Industry Context and Competitive Landscape

IBM is primarily a research and IP licensing entity in semiconductors rather than a manufacturer. The technology will need to be transferred to manufacturing partners such as Rapidus, Samsung, Intel, or TSMC. Intel, Samsung, and TSMC are also developing complementary field-effect transistor (CFET) technologies, though IBM claims its staggered nanostack design offers unique advantages in wiring simplicity and performance.

Qing Cao, Professor of Materials Science and Engineering at the University of Illinois at Urbana-Champaign, told MIT Technology Review that IBM’s work is “transformative” because it demonstrates how to stack transistors on a full wafer using a state-of-the-art manufacturing line, while noting that manufacturing complexity and thermal management remain significant challenges.

What’s Next

IBM’s internal roadmap projects nanostack scaling through multiple generations: 7 angstrom (Å), 5 Å, 3 Å, and potentially down to 1 Å. The company expects the architecture to underpin CPUs, GPUs, mobile SoCs, and SRAM arrays, eventually replacing nanosheet as the mainstream leading-edge architecture starting at the sub-1 nm node.

With the generative AI boom driving enormous demand for computing power, chips that offer 70% better energy efficiency directly address the power consumption crisis in AI data centers.

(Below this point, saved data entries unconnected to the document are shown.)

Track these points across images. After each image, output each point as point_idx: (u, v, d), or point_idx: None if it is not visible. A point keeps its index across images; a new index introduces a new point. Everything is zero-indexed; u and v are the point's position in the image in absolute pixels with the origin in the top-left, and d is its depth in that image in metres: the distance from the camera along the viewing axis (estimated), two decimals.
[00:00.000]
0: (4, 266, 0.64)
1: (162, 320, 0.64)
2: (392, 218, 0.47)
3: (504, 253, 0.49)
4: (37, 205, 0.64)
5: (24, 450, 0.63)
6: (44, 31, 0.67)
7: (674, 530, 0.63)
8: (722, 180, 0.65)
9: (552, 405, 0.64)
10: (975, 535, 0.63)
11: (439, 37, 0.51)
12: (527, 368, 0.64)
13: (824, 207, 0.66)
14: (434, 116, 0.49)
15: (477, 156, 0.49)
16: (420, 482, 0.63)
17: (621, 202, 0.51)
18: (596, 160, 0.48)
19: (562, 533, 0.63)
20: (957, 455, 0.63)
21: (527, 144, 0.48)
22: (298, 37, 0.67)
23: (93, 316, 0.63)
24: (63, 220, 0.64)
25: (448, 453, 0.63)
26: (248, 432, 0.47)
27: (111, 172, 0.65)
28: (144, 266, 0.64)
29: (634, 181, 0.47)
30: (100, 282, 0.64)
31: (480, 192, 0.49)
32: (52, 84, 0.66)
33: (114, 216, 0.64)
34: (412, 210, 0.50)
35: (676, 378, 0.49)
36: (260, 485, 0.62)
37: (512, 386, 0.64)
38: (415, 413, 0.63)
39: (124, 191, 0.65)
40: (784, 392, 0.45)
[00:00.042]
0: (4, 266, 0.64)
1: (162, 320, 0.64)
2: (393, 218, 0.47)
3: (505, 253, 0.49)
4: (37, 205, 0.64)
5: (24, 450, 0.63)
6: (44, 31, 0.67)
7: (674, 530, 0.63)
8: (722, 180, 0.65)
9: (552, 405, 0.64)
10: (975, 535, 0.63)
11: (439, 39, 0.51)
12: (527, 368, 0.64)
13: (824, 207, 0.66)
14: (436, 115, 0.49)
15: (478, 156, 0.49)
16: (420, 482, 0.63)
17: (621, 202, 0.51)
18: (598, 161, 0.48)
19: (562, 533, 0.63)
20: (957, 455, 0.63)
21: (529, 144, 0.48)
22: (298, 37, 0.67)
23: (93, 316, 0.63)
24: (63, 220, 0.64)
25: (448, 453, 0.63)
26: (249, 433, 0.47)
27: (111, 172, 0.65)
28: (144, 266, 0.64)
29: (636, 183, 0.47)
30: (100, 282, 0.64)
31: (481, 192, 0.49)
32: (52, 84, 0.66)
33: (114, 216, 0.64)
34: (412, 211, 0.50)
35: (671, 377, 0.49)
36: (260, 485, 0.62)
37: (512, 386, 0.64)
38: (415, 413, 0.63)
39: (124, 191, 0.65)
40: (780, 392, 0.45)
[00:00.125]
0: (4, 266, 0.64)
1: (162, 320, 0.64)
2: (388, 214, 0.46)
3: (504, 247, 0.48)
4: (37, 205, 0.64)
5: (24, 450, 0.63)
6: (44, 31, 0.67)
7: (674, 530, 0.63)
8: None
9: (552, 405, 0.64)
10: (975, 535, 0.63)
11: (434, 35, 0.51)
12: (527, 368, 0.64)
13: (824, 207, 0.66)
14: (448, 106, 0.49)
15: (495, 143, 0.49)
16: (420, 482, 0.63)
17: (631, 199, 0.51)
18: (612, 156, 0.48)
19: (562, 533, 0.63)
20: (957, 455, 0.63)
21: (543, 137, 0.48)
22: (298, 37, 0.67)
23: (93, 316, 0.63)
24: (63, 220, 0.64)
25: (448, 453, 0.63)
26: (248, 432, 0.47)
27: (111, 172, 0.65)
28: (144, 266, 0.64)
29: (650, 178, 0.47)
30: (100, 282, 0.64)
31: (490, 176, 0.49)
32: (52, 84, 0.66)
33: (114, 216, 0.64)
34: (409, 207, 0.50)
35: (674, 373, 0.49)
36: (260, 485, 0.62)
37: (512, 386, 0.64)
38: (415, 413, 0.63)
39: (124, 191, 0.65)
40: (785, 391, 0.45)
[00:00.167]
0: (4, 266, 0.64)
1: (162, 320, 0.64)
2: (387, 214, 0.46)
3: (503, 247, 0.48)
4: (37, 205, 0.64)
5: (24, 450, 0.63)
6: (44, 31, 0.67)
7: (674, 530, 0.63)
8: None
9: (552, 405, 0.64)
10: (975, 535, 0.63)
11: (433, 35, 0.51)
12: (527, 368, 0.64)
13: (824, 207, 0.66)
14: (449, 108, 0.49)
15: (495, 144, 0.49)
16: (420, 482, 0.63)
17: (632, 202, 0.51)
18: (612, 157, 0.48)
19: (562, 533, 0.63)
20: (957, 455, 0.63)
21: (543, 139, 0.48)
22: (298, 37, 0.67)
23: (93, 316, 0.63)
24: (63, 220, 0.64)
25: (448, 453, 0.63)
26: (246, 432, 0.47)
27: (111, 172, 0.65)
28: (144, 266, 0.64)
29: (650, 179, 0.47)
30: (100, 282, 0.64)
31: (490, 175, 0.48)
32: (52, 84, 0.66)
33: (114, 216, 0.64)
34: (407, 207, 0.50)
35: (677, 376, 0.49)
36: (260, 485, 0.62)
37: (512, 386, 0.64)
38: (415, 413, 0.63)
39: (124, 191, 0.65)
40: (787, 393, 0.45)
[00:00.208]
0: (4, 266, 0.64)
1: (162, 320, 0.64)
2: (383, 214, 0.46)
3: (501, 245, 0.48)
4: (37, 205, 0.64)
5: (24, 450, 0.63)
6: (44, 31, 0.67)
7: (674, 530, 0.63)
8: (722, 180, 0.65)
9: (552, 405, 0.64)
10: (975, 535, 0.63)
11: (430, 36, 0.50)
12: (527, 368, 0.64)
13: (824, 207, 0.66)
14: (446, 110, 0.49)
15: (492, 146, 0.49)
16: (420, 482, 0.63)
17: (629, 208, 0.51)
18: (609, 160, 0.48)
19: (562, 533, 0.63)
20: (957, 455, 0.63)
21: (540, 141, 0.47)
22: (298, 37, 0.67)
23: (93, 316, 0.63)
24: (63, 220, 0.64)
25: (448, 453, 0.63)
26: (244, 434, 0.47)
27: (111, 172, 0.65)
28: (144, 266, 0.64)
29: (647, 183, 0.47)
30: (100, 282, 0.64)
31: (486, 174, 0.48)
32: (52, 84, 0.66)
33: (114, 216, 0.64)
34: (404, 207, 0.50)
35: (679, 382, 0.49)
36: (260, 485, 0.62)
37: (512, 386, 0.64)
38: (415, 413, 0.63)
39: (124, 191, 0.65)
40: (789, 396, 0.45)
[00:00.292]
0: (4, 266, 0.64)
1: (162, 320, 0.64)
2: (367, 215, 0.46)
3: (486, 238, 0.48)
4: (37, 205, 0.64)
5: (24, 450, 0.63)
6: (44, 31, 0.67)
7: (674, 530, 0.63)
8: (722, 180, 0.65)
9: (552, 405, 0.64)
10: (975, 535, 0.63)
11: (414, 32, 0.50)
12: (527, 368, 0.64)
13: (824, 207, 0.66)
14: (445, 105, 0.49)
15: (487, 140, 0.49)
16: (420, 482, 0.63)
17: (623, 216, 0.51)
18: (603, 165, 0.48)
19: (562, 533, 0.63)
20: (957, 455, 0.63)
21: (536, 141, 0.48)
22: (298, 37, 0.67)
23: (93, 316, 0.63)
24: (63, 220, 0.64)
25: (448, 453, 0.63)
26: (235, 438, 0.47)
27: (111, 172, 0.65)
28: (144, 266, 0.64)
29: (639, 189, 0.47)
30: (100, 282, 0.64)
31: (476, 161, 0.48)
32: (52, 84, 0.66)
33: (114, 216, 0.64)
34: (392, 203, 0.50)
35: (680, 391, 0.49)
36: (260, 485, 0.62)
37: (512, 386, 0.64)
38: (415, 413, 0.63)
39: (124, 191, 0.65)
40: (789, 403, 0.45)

As IBM’s Forbes coverage noted, the promised efficiency gain matters because the generative-AI boom has turned chip power consumption into one of the computing industry’s biggest problems.

For an industry that has long debated the end of Moore’s Law, IBM’s nanostack breakthrough offers a clear answer: the roadmap extends well into the next decade, and the Angstrom era has officially begun.